Thursday, November 30, 2006

Ahmad Maher

is out on the town, according to the back page society coverage in the Daily Gleaner. Maher, last seen being carried out of a mosque somewhere that we don't talk about (much) under a hail of shoes, was attending a vampire wedding at the Semiramis Intercon.

Meanwhile, quote of the day honors are handily wrapped up by Nicholas Negroponte, the guy pushing that $150 laptop business. Complaining about how the focus seems to be on the computer and not the aims of the project, he said: "It's as if people spent all of their attention focussing on Columbus's boat and not on what he was doing."

Columbus set out, on the basis of a wholly fatuous idea of how the globe was constructed, to open up a trade route to a country he didn't understand let alone know how to get to. Unsurprisingly, he got lost. Along the way he mutiliated passengers to keep them in line. He opened the door to genocidical exploitation. But then his sponsors made a whole lot of money (in the medium term) so he became a hero.

Is he sure that he wants people paying less attention to the machine and more to where it's going?

Sunday, November 26, 2006

The ringing in my ears

turned out to be Saturday night calling to say hi. A trunk call from a bar somewhere.
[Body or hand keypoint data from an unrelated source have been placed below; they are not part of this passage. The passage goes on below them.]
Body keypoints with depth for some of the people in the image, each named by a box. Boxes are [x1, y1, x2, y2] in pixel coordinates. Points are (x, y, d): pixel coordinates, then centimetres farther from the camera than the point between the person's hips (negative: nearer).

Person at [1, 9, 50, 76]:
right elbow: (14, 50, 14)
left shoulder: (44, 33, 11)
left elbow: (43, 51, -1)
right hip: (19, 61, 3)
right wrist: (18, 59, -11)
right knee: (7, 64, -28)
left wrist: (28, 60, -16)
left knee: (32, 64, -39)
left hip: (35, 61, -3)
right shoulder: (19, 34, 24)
I was headed down toward the Semiramis for a triple-espresso and a criossant, head splitting down the mold-line. Panadols about as effective as an Egyptian traffic cop.
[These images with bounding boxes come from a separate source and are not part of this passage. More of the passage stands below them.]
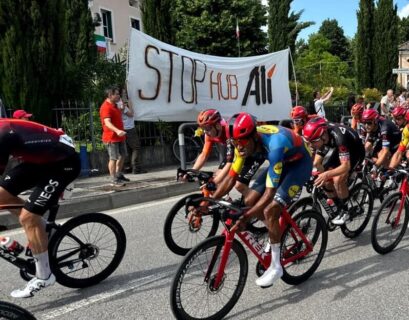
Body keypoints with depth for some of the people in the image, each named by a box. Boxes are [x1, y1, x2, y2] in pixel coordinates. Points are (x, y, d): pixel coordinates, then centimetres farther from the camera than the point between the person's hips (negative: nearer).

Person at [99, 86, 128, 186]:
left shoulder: (114, 105, 15)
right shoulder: (106, 107, -18)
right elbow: (107, 122, -32)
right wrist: (117, 130, -46)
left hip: (119, 137, 10)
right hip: (111, 138, -10)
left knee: (122, 156, 17)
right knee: (113, 158, -5)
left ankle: (119, 175, 31)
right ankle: (113, 180, 2)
Cattle trucks parked in rows as usual by the Mugama, wall-eyed faces peering down through the grills at the passers-by. The basha-officers sitting at a broken table in the shade behind, on the blocked off sidewalk. Legs stretched out. Talking on their mobiles and making noises at the foreign girls.

Back in August, when it was hot as hell, you could smell those trucks—smell the sweat and unlaundered uniforms ten feet off. Now at least, with the cooler weather, you can get past them without having to breathe through your collar.

This is what defeat looks like—soldiers of a broken army paid by the winners to stay home and make sure the civvies stay in line. A rent-a-cop army parked in the shade, a “domestic use only” sticker on its forehead.

Or maybe that’s just Saturday night talking.

Saturday, November 25, 2006

Dear God,

a bunch of grown men are calling each other sissies in a fight over what they are going to force their women to wear.

Is this how you saw it unfolding when you put this place together?

There is a dead dog on the sidewalk by the bus stop. It's the white one that used to hang around the fuhl stand wagging his tail and nosing at the customers. Must have got hit on the road and crawled there to die. He's laying there like he's asleep in the sun, and he might be, except he hasn't moved in three days. And he's getting larger.

Maybe when they get this scarf business settled, they could send someone over to give him a little funeral.

Friday, November 24, 2006

Woke this morning

to the sound of the mosque up the street. To the ashcan death-rattle of Chinese-made rectifiers cranked to 11. To a mucusy throat clearing scrawled across the morning quiet. Mango leaves rattling and the beer bottle shaken off the bedstead and the cat gone, then, howling, tail bottle brushed.

And then the word of God made public.

Praise Him clutching the porcelain bowl, humping its coolth as dawn spreads her pink across the river. Ask His forgiveness head buried in the fragrant spew of Johnny Talker and last night’s all you can eat sushi mistake. Thank Him when silence returns.

Today, later, when I've sobered up a little, I'm going to start a blog to tell him what I think of things.